Family matters in transport

A new panel will be convened to recommend measures to make the transport system in Singapore more family-friendly, Senior Minister of State for Transport and Health Lam Pin Min announced last Thursday.

The announcement came on the back of initiatives introduced over the past few years to make the public transport system here more accessible and inclusive.

In 2006, barrier-free facilities were introduced at MRT stations. That same year, it was also announced that all new buses would have to be wheelchair accessible.

Last year, the Land Transport Authority announced other initiatives aimed at making the transport system more friendly to seniors and children, following recommendations by the Public Transport Council.

These included reduced escalator speeds at MRT stations frequented by children and the elderly, as well as priority queues at MRT stations and bus interchanges for pregnant women, the elderly, those with disabilities and parents with strollers.

Stations on the future Thomson-East Coast Line will also feature facilities such as nursing rooms and diaper-changing stations.

 

Even ride-hailing firms are getting in on the act, with Grab and Uber both offering child-seat services for the safety of passengers with young children.

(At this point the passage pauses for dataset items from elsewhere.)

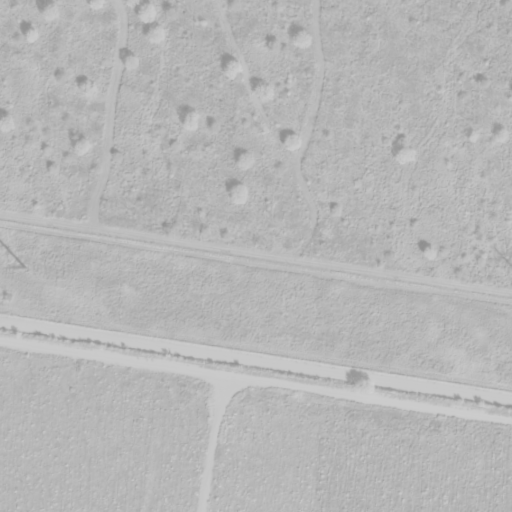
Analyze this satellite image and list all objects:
power tower: (23, 267)
road: (256, 386)
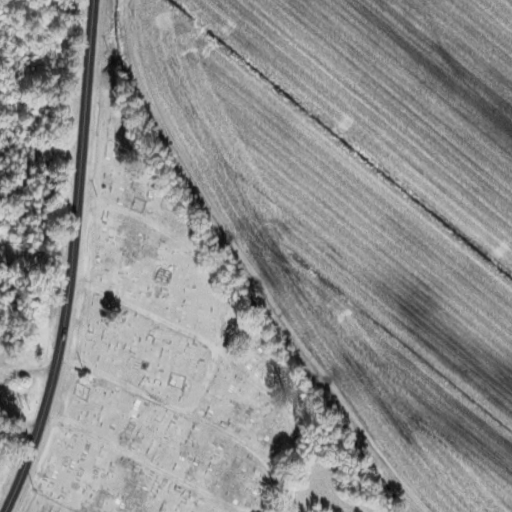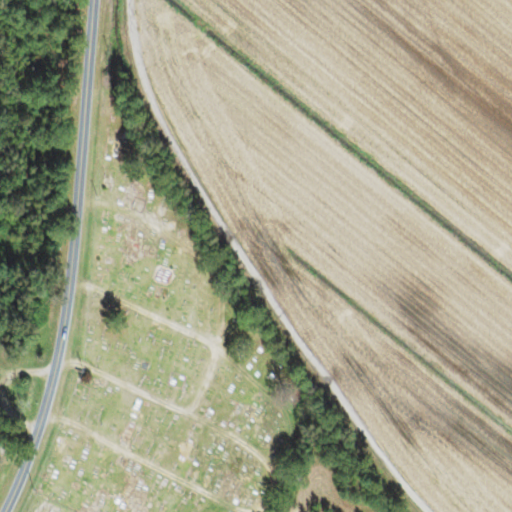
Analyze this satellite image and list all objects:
road: (72, 260)
park: (166, 356)
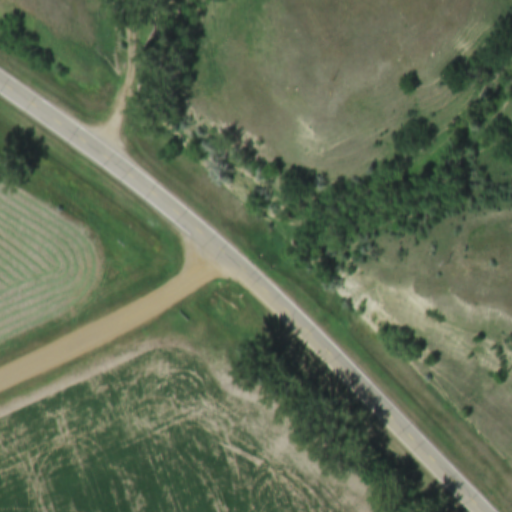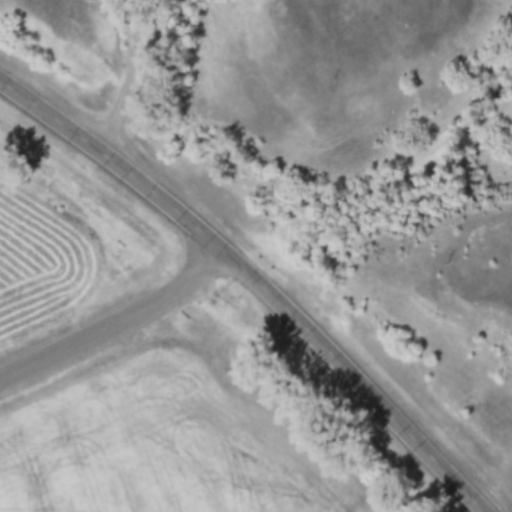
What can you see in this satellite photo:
road: (253, 281)
road: (117, 324)
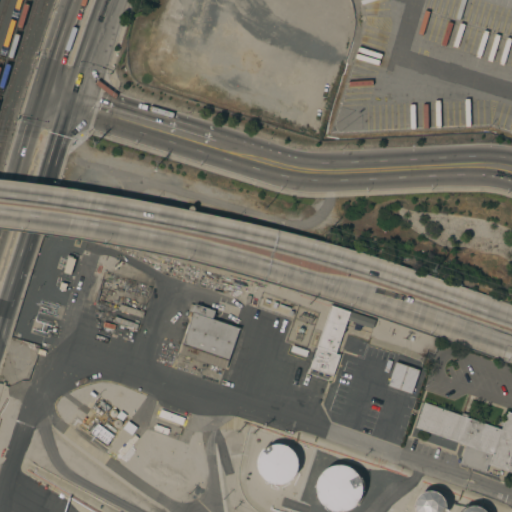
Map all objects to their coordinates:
railway: (4, 12)
railway: (10, 33)
road: (59, 46)
railway: (14, 48)
road: (92, 51)
railway: (19, 62)
railway: (23, 76)
road: (59, 97)
road: (157, 128)
road: (22, 158)
road: (375, 167)
road: (37, 213)
road: (252, 239)
road: (249, 260)
building: (49, 281)
building: (130, 311)
building: (41, 315)
road: (505, 317)
building: (123, 328)
building: (207, 338)
building: (334, 338)
building: (327, 343)
road: (501, 343)
road: (438, 368)
building: (405, 376)
building: (403, 378)
road: (215, 401)
building: (171, 417)
building: (471, 437)
building: (471, 437)
building: (275, 464)
building: (277, 464)
building: (336, 487)
building: (428, 502)
building: (429, 503)
building: (471, 508)
building: (474, 509)
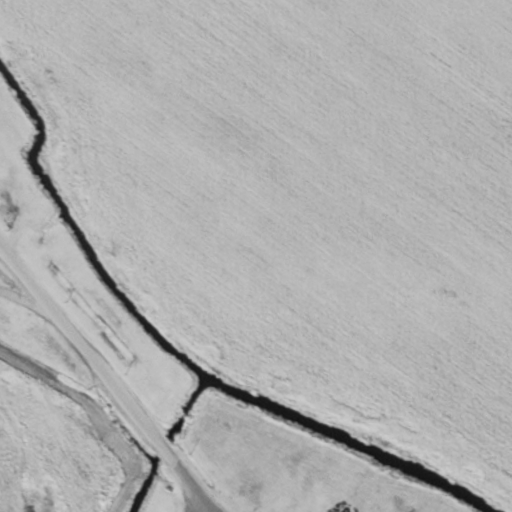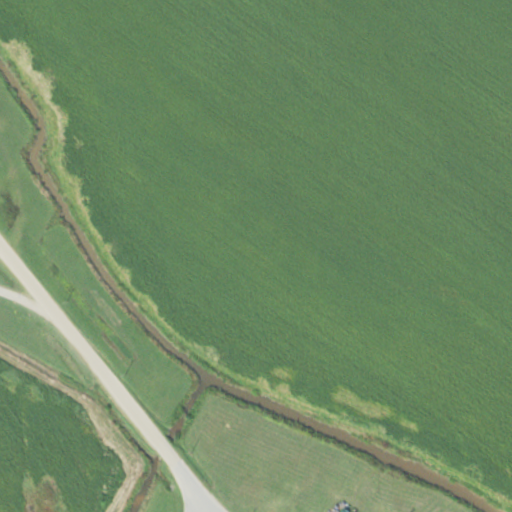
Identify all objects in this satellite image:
road: (21, 292)
road: (106, 376)
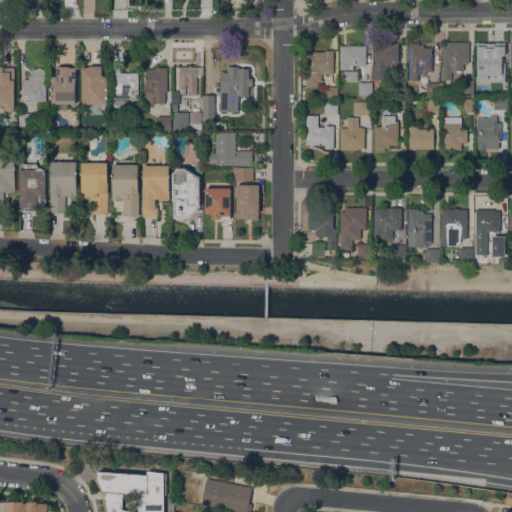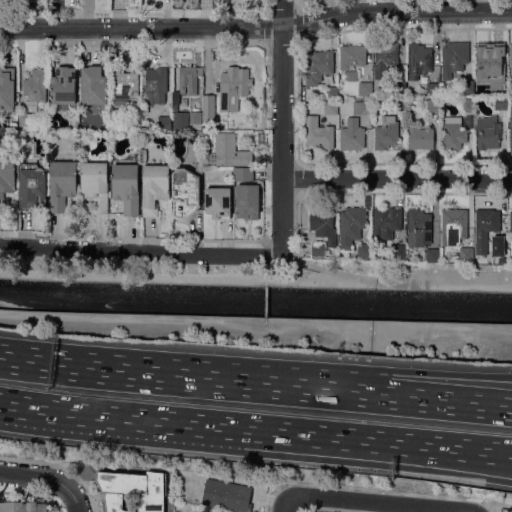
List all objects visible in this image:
road: (256, 28)
building: (489, 54)
building: (352, 56)
building: (452, 56)
building: (510, 56)
building: (383, 57)
building: (454, 57)
building: (385, 58)
building: (511, 58)
building: (350, 59)
building: (419, 59)
building: (417, 60)
building: (488, 61)
building: (316, 65)
building: (318, 65)
building: (350, 74)
building: (187, 78)
building: (189, 79)
building: (153, 84)
building: (62, 85)
building: (64, 85)
building: (92, 85)
building: (93, 85)
building: (155, 85)
building: (501, 85)
building: (231, 86)
building: (399, 86)
building: (467, 86)
building: (6, 87)
building: (35, 87)
building: (124, 87)
building: (124, 87)
building: (233, 87)
building: (7, 88)
building: (32, 88)
building: (363, 88)
building: (365, 88)
building: (433, 88)
building: (331, 92)
building: (399, 103)
building: (500, 103)
building: (433, 104)
building: (467, 104)
building: (499, 104)
building: (206, 107)
building: (330, 107)
building: (360, 107)
building: (362, 107)
building: (208, 109)
building: (195, 117)
building: (25, 119)
building: (178, 119)
building: (193, 119)
building: (162, 121)
building: (164, 122)
road: (281, 126)
building: (316, 132)
building: (319, 132)
building: (385, 132)
building: (386, 132)
building: (486, 132)
building: (488, 132)
building: (511, 132)
building: (510, 133)
building: (350, 134)
building: (352, 134)
building: (453, 134)
building: (453, 135)
building: (261, 136)
building: (419, 137)
building: (420, 137)
building: (228, 150)
building: (229, 151)
building: (241, 172)
building: (243, 174)
building: (6, 177)
road: (397, 177)
building: (6, 178)
building: (60, 183)
building: (62, 183)
building: (94, 184)
building: (95, 184)
building: (32, 186)
building: (124, 186)
building: (152, 186)
building: (30, 187)
building: (126, 187)
building: (154, 187)
building: (184, 193)
building: (185, 193)
building: (216, 201)
building: (217, 201)
building: (246, 201)
building: (247, 201)
building: (385, 221)
building: (509, 221)
building: (321, 222)
building: (510, 222)
building: (387, 223)
building: (323, 224)
building: (349, 225)
building: (351, 225)
building: (452, 225)
building: (453, 225)
building: (417, 227)
building: (419, 227)
building: (484, 227)
building: (488, 234)
building: (316, 247)
building: (318, 248)
building: (362, 249)
road: (139, 250)
building: (365, 250)
building: (398, 251)
building: (431, 253)
building: (466, 254)
building: (498, 254)
building: (432, 255)
road: (321, 265)
road: (183, 278)
road: (438, 280)
river: (255, 299)
road: (255, 324)
road: (391, 370)
road: (135, 372)
road: (391, 395)
road: (172, 421)
road: (428, 444)
road: (428, 457)
road: (33, 475)
building: (131, 491)
building: (132, 491)
road: (407, 492)
building: (224, 494)
building: (226, 494)
road: (72, 498)
road: (378, 502)
building: (24, 504)
road: (282, 505)
building: (23, 506)
building: (210, 511)
building: (211, 511)
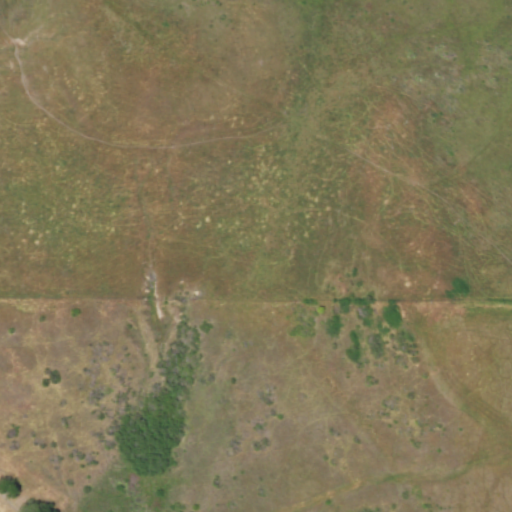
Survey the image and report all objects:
crop: (7, 507)
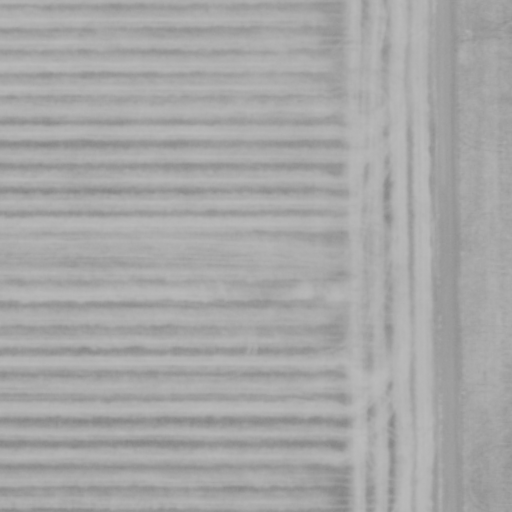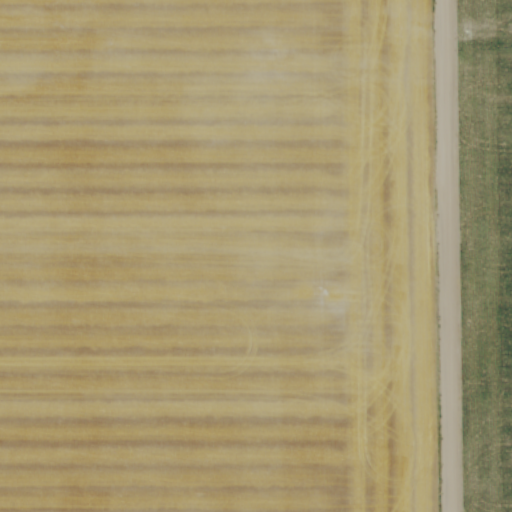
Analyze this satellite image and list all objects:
crop: (484, 250)
road: (444, 255)
crop: (215, 256)
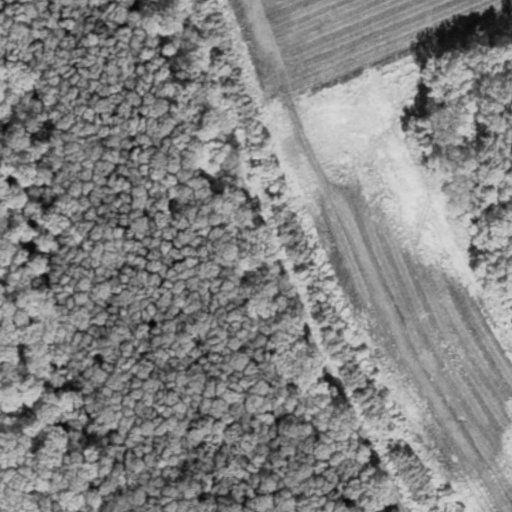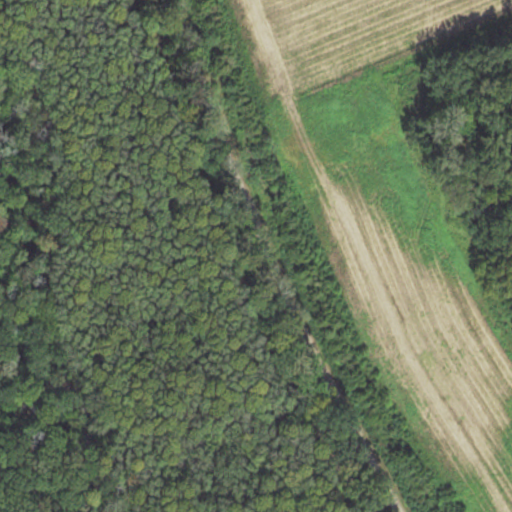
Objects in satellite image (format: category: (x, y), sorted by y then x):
road: (313, 257)
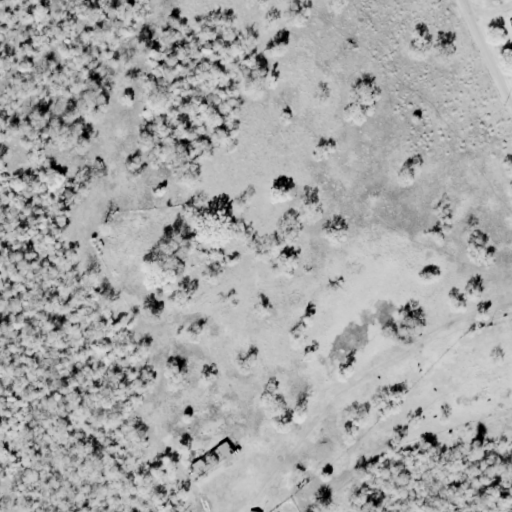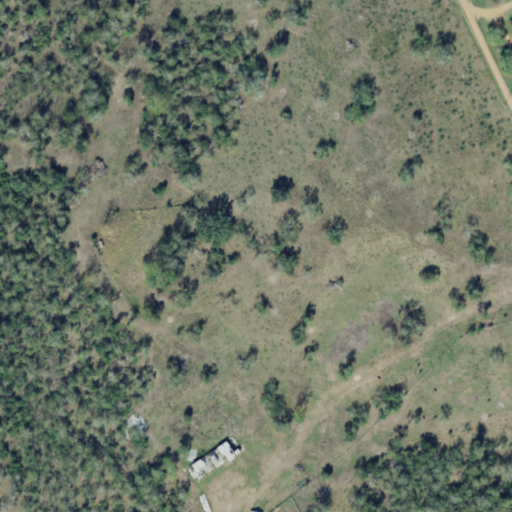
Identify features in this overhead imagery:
building: (511, 42)
building: (496, 402)
building: (211, 461)
building: (210, 462)
building: (186, 480)
building: (254, 510)
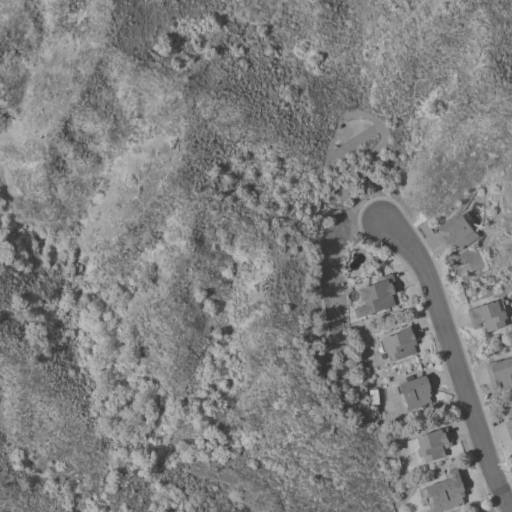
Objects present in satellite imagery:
building: (455, 232)
building: (456, 233)
building: (380, 293)
building: (486, 316)
building: (487, 316)
building: (400, 343)
building: (397, 345)
road: (452, 362)
building: (500, 373)
building: (500, 373)
building: (417, 391)
building: (414, 393)
building: (508, 428)
building: (508, 429)
building: (432, 444)
building: (428, 445)
building: (447, 492)
building: (444, 493)
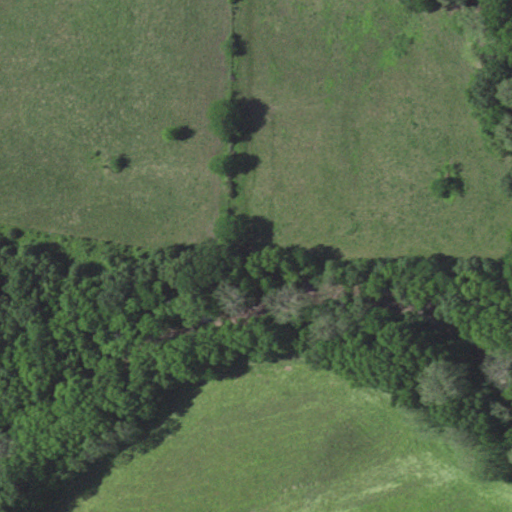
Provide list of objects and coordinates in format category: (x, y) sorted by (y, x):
river: (463, 350)
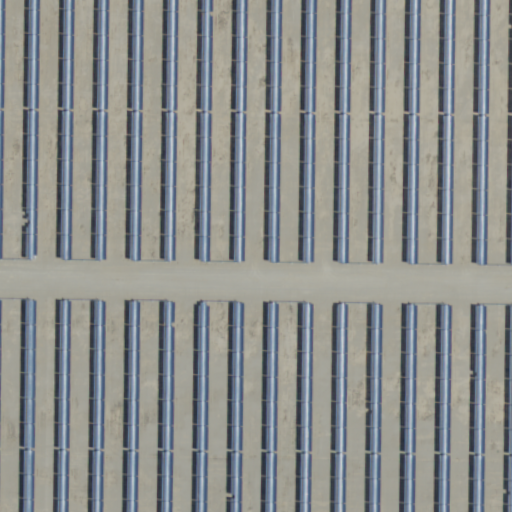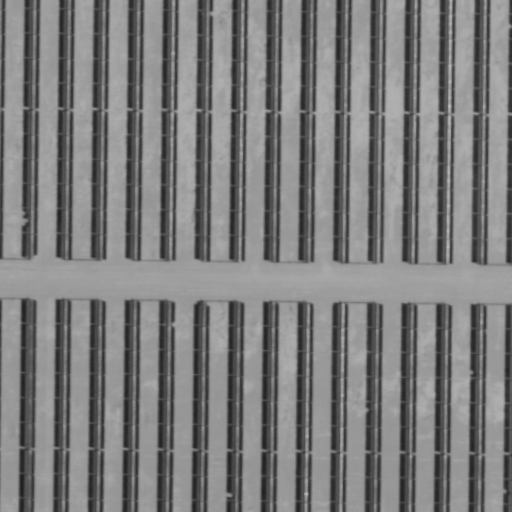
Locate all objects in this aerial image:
solar farm: (256, 256)
road: (256, 280)
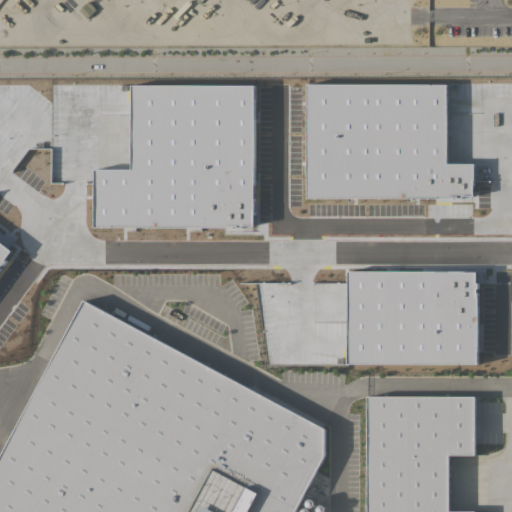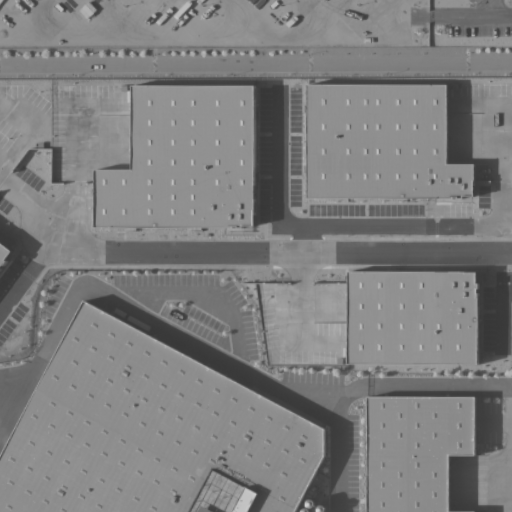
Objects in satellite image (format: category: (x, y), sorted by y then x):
road: (481, 6)
parking lot: (473, 17)
road: (263, 32)
road: (256, 66)
building: (379, 142)
building: (181, 159)
road: (30, 204)
road: (330, 224)
road: (302, 237)
road: (280, 250)
building: (3, 252)
road: (25, 273)
road: (210, 301)
building: (410, 316)
road: (478, 383)
building: (151, 433)
building: (151, 433)
building: (413, 450)
building: (414, 451)
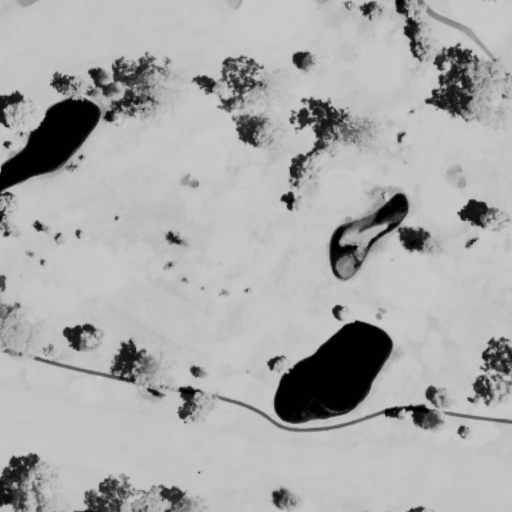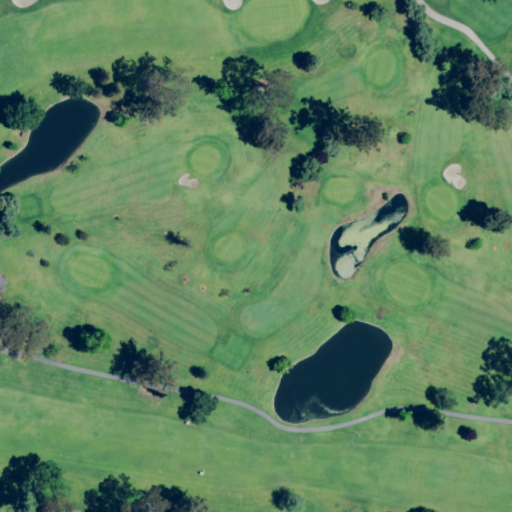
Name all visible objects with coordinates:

As Singapore moves towards its car-lite goals, it is important that the ongoing upgrading of the public transport system is not focused solely on building more cycling tracks, or ensuring that the MRT network meets the reliability benchmarks set by standard-bearer metro systems such as those of Hong Kong or Taipei.

It is just as essential to ensure that buses and trains are made as attractive an option as owning a vehicle for those travelling with elderly parents, and parents of young children.

Only then can the Republic's transport system be considered to be truly world-class.